WHAT YOU HAVE TO DO. For every line below, restate it exactly and drop the images.
%%
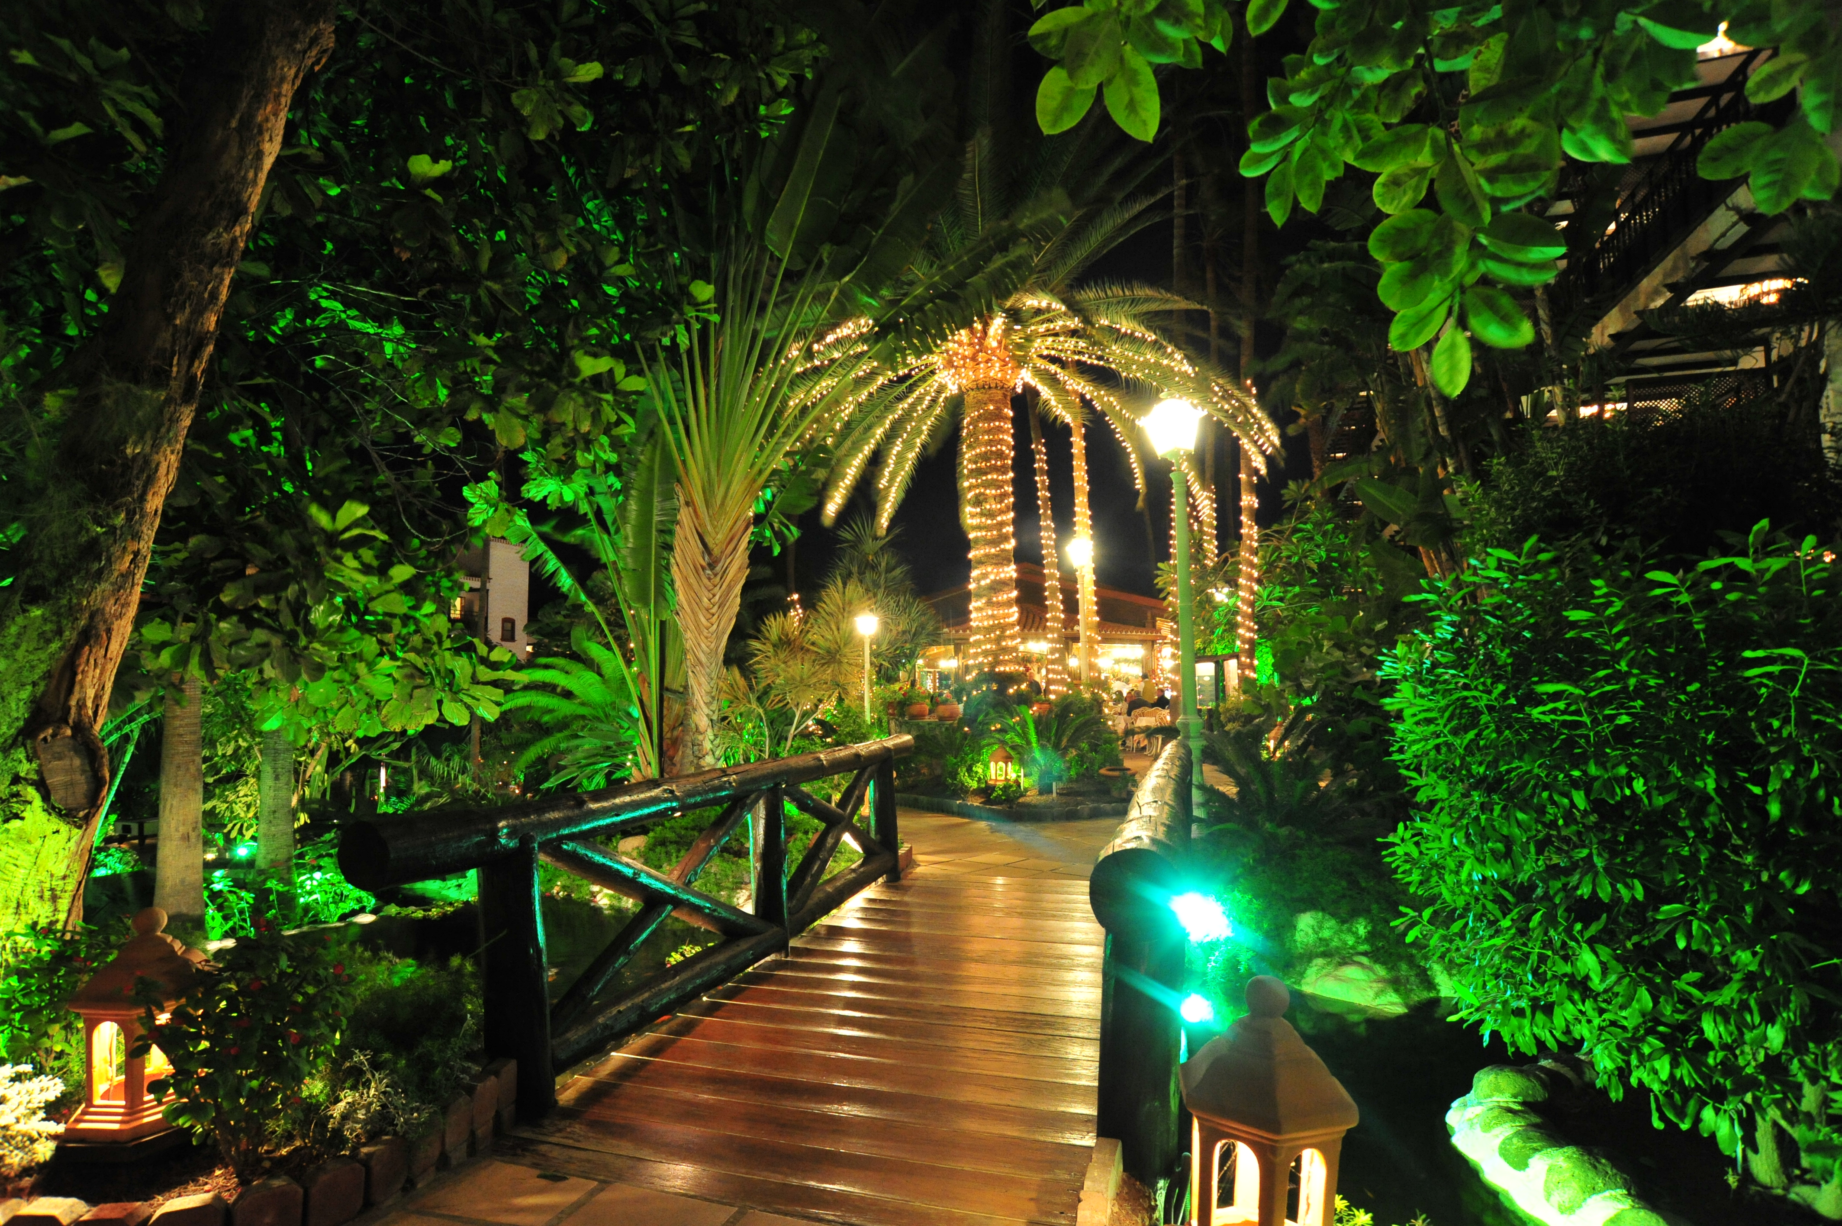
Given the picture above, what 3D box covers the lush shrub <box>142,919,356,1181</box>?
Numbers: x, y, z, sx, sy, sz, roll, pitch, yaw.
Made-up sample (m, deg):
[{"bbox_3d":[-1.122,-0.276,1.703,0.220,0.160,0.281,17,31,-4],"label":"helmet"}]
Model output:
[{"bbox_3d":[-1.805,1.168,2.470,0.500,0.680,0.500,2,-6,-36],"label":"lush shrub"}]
%%
RESULT OF THIS TASK.
Given the picture above, what 3D box covers the lush shrub <box>142,919,356,1181</box>?
Numbers: x, y, z, sx, sy, sz, roll, pitch, yaw.
Made-up sample (m, deg):
[{"bbox_3d":[-1.122,-0.276,1.703,0.220,0.160,0.281,17,31,-4],"label":"helmet"}]
Model output:
[{"bbox_3d":[-1.805,1.168,2.470,0.500,0.680,0.500,2,-6,-36],"label":"lush shrub"}]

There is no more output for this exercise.